*WORK TO COMPLETE:*
With the records in front of you, set every one of them down exactly.

*INFORMATION SUPPLIED:*
+ + +
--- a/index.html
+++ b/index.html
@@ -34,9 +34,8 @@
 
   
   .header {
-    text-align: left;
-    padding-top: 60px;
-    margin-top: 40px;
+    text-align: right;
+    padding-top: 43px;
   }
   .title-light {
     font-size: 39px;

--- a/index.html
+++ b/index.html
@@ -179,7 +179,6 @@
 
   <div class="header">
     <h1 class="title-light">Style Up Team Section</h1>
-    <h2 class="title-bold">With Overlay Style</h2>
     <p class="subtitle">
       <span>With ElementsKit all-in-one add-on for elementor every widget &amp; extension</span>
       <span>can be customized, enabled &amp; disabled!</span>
+ + +
*RESPONSE FOR THIS EXERCISE:*
--- a/index.html
+++ b/index.html
@@ -34,9 +34,8 @@
 
   
   .header {
-    text-align: left;
-    padding-top: 60px;
-    margin-top: 40px;
+    text-align: right;
+    padding-top: 43px;
   }
   .title-light {
     font-size: 39px;

--- a/index.html
+++ b/index.html
@@ -179,7 +179,6 @@
 
   <div class="header">
     <h1 class="title-light">Style Up Team Section</h1>
-    <h2 class="title-bold">With Overlay Style</h2>
     <p class="subtitle">
       <span>With ElementsKit all-in-one add-on for elementor every widget &amp; extension</span>
       <span>can be customized, enabled &amp; disabled!</span>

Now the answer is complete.